## Your goal
Begin at the top of the records below and print each line exactly until the line containing "memanfaatkan layanan jasa" has been printed; any pictures are to be left out.

### Exercise inputs ###

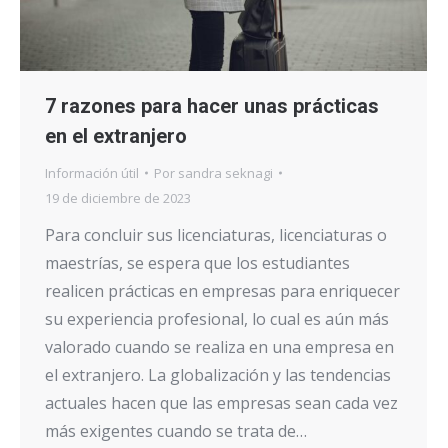
7 razones para hacer unas prácticas
en el extranjero
Información útil
Por
sandra seknagi
19 de diciembre de 2023
Para concluir sus licenciaturas, licenciaturas o
maestrías, se espera que los estudiantes
realicen prácticas en empresas para enriquecer
su experiencia profesional, lo cual es aún más
valorado cuando se realiza en una empresa en
el extranjero. La globalización y las tendencias
actuales hacen que las empresas sean cada vez
más exigentes cuando se trata de…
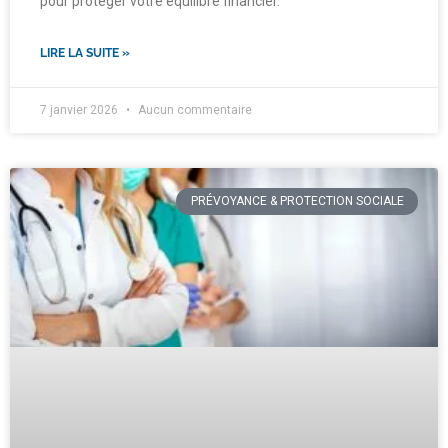
pour protéger votre équilibre financier.
LIRE LA SUITE »
7 janvier 2026
Aucun commentaire
PRÉVOYANCE & PROTECTION SOCIALE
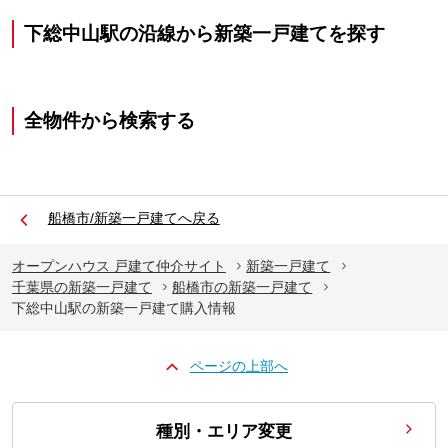
下総中山駅の沿線から新築一戸建てを探す
全物件から検索する
船橋市/新築一戸建てへ戻る
オープンハウス 戸建て仲介サイト
新築一戸建て
千葉県の新築一戸建て
船橋市の新築一戸建て
下総中山駅の新築一戸建て購入情報
ページの上部へ
種別・エリア変更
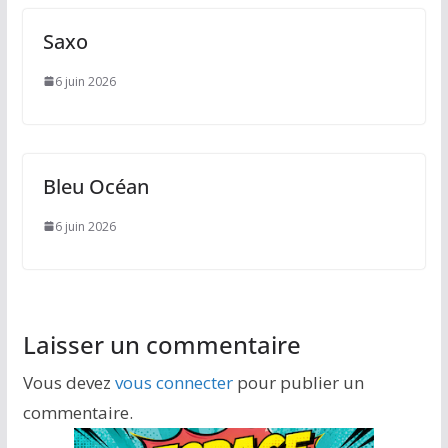
Saxo
6 juin 2026
Bleu Océan
6 juin 2026
Laisser un commentaire
Vous devez
vous connecter
pour publier un
commentaire.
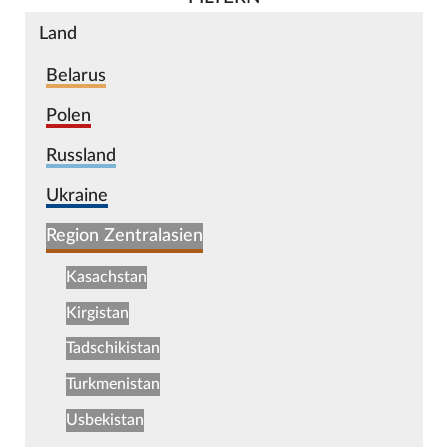
Land
Belarus
Polen
Russland
Ukraine
Region Zentralasien
Kasachstan
Kirgistan
Tadschikistan
Turkmenistan
Usbekistan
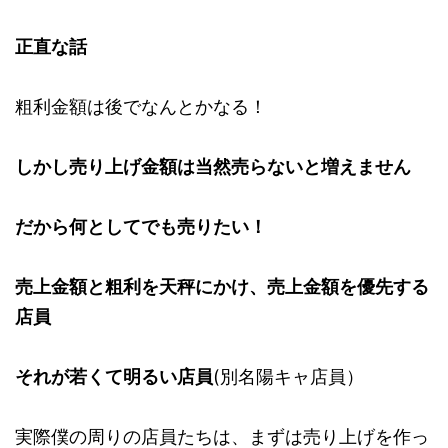
正直な話
粗利金額
は後でなんとかなる！
しかし売り上げ金額は当然売らないと増えません
だから何としてでも売りたい！
売上金額
と
粗利
を天秤にかけ、
売上金額
を優先
する
店員
それが若くて明るい店員
(別名陽キャ店員）
実際僕の周りの店員たちは、まずは売り上げを作っ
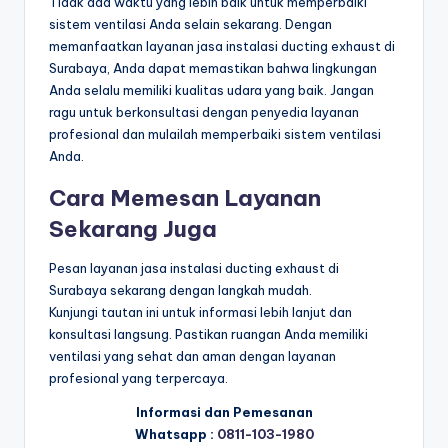
Tidak ada waktu yang lebih baik untuk memperbaiki
sistem ventilasi Anda selain sekarang. Dengan
memanfaatkan layanan jasa instalasi ducting exhaust di
Surabaya, Anda dapat memastikan bahwa lingkungan
Anda selalu memiliki kualitas udara yang baik. Jangan
ragu untuk berkonsultasi dengan penyedia layanan
profesional dan mulailah memperbaiki sistem ventilasi
Anda.
Cara Memesan Layanan
Sekarang Juga
Pesan layanan jasa instalasi ducting exhaust di
Surabaya sekarang dengan langkah mudah.
Kunjungi tautan ini untuk informasi lebih lanjut dan
konsultasi langsung. Pastikan ruangan Anda memiliki
ventilasi yang sehat dan aman dengan layanan
profesional yang terpercaya.
Informasi dan Pemesanan
Whatsapp :
0811-103-1980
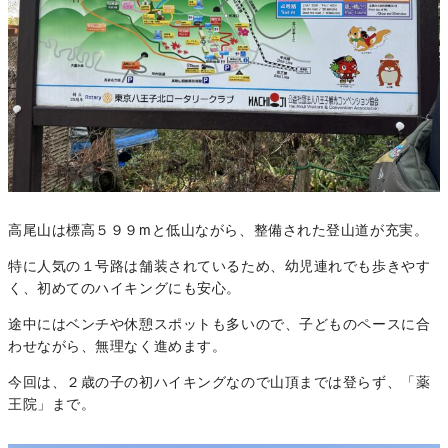
高尾山は標高５９９mと低山ながら、整備された登山道が充実。
特に人気の１号路は舗装されているため、幼児連れでも歩きやす
く、初めてのハイキングにも安心。
途中にはベンチや休憩スポットも多いので、子どものペースに合
わせながら、無理なく進めます。
今回は、２歳の子の初ハイキングなので山頂までは登らず、「薬
王院」まで。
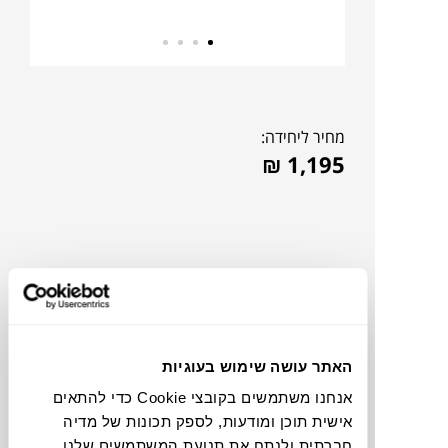
מחיר ליחידה:
₪
1,195
האתר עושה שימוש בעוגיות
אנחנו משתמשים בקובצי Cookie כדי להתאים
אישית תוכן ומודעות, לספק תכונות של מדיה
תוכלו למצוא אותי ב:
חברתית ולנתח את תנועת המשתמשים שלנו.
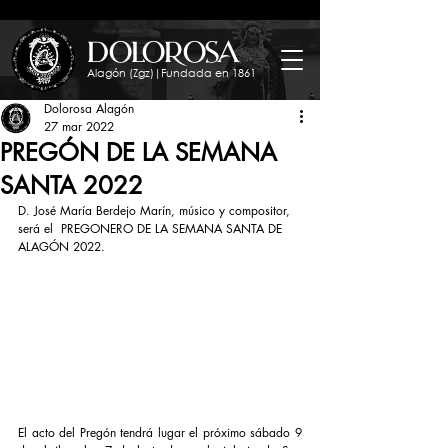
dolorosa
Alagón (Zgz)|Fundada en 1861
Dolorosa Alagón
27 mar 2022
PREGÓN DE LA SEMANA
SANTA 2022
D. José María Berdejo Marín, músico y compositor, 
será el  PREGONERO DE LA SEMANA SANTA DE 
ALAGÓN 2022.
El acto del Pregón tendrá lugar el próximo sábado 9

###

## Exercise answer
7 razones para hacer unas prácticas
en el extranjero
Información útil
Por
sandra seknagi
19 de diciembre de 2023
Para concluir sus licenciaturas, licenciaturas o
maestrías, se espera que los estudiantes
realicen prácticas en empresas para enriquecer
su experiencia profesional, lo cual es aún más
valorado cuando se realiza en una empresa en
el extranjero. La globalización y las tendencias
actuales hacen que las empresas sean cada vez
más exigentes cuando se trata de…
pour protéger votre équilibre financier.
LIRE LA SUITE »
7 janvier 2026
Aucun commentaire
PRÉVOYANCE & PROTECTION SOCIALE
下総中山駅の沿線から新築一戸建てを探す
全物件から検索する
船橋市/新築一戸建てへ戻る
オープンハウス 戸建て仲介サイト
新築一戸建て
千葉県の新築一戸建て
船橋市の新築一戸建て
下総中山駅の新築一戸建て購入情報
ページの上部へ
種別・エリア変更
Saxo
6 juin 2026
Bleu Océan
6 juin 2026
Laisser un commentaire
Vous devez
vous connecter
pour publier un
commentaire.
Land
Belarus
Polen
Russland
Ukraine
Region Zentralasien
Kasachstan
Kirgistan
Tadschikistan
Turkmenistan
Usbekistan
正直な話
粗利金額
は後でなんとかなる！
しかし売り上げ金額は当然売らないと増えません
だから何としてでも売りたい！
売上金額
と
粗利
を天秤にかけ、
売上金額
を優先
する
店員
それが若くて明るい店員
(別名陽キャ店員）
実際僕の周りの店員たちは、まずは売り上げを作っ
Tidak ada waktu yang lebih baik untuk memperbaiki
sistem ventilasi Anda selain sekarang. Dengan
memanfaatkan layanan jasa instalasi ducting exhaust di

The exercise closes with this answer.